● **Quoted passage**:
Content starts

Popoviciu's inequality on variances

In probability theory, Popoviciu's inequality, named after Tiberiu Popoviciu, is an upper bound on the variance σ² of any bounded probability distribution. Let M and m be upper and lower bounds on the values of any random variable with a particular probability distribution. Then Popoviciu's inequality states:[1]

${\displaystyle \sigma ^{2}\leq {\frac {1}{4}}(M-m)^{2}.}$

This equality holds precisely when half of the probability is concentrated at each of the two bounds.

Sharma et al. have sharpened Popoviciu's inequality:[2]

${\displaystyle {\sigma ^{2}+\left({\frac {\text{Third central moment}}{2\sigma ^{2}}}\right)^{2}}\leq {\frac {1}{4}}(M-m)^{2}.}$

Popoviciu's inequality is weaker than the Bhatia–Davis inequality which states

${\displaystyle \sigma ^{2}\leq (M-\mu )(\mu -m)}$

where μ is the expectation of the random variable.

In the case of an independent sample of n observations from a bounded probability distribution, the von Szokefalvi Nagy inequality[3] gives a lower bound to the variance of the sample mean:

${\displaystyle \sigma ^{2}\geq {\frac {(M-m)^{2}}{2n}}.}$

Content ends

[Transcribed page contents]
Content starts

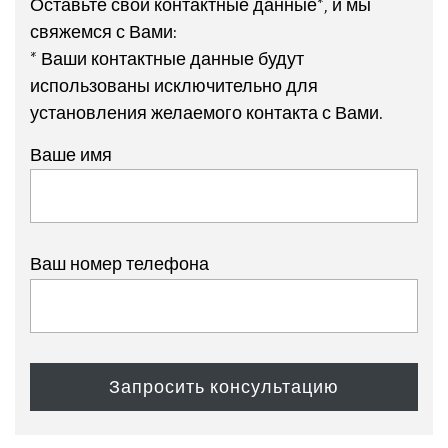
Оставьте свои контактные данные*, и мы
свяжемся с Вами:
* Ваши контактные данные будут
использованы исключительно для
установления желаемого контакта с Вами.
Ваше имя
Ваш номер телефона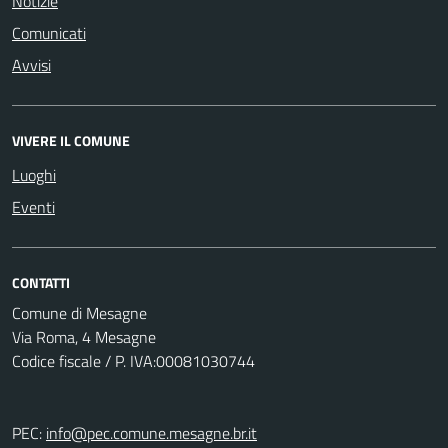
Notizie
Comunicati
Avvisi
VIVERE IL COMUNE
Luoghi
Eventi
CONTATTI
Comune di Mesagne
Via Roma, 4 Mesagne
Codice fiscale / P. IVA:00081030744
PEC:
info@pec.comune.mesagne.br.it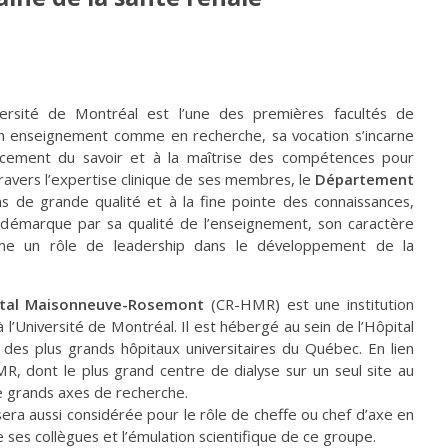
ersité de Montréal est l’une des premières facultés de
 enseignement comme en recherche, sa vocation s’incarne
vancement du savoir et à la maîtrise des compétences pour
travers l’expertise clinique de ses membres, le
Département
s de grande qualité et à la fine pointe des connaissances,
se démarque par sa qualité de l’enseignement, son caractère
me un rôle de leadership dans le développement de la
pital Maisonneuve-Rosemont
(CR-HMR) est une institution
 l’Université de Montréal. Il est hébergé au sein de l’Hôpital
es plus grands hôpitaux universitaires du Québec. En lien
MR, dont le plus grand centre de dialyse sur un seul site au
 grands axes de recherche.
era aussi considérée pour le rôle de cheffe ou chef d’axe en
 ses collègues et l’émulation scientifique de ce groupe.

Content ends

● **Assignment A**:
Answer these questions using the article on Popoviciu's inequality:
(i) After whom is the inequality named?
(ii) When does equality hold in Popoviciu's inequality?
(iii) In the Bhatia–Davis inequality, what does μ stand for?
● **Assignment B**: Reproduce the part of the article on Popoviciu's inequality that begins at the words "Popoviciu's inequality is" and stops after the words "the random variable.".
The material has no connection to the article on Popoviciu's inequality.

● **Exercise result A**:
(i) Tiberiu Popoviciu
(ii) Precisely when half of the probability is concentrated at each of the two bounds
(iii) The expectation of the random variable

● **Exercise result B**:
Popoviciu's inequality is weaker than the Bhatia–Davis inequality which states

${\displaystyle \sigma ^{2}\leq (M-\mu )(\mu -m)}$

where μ is the expectation of the random variable.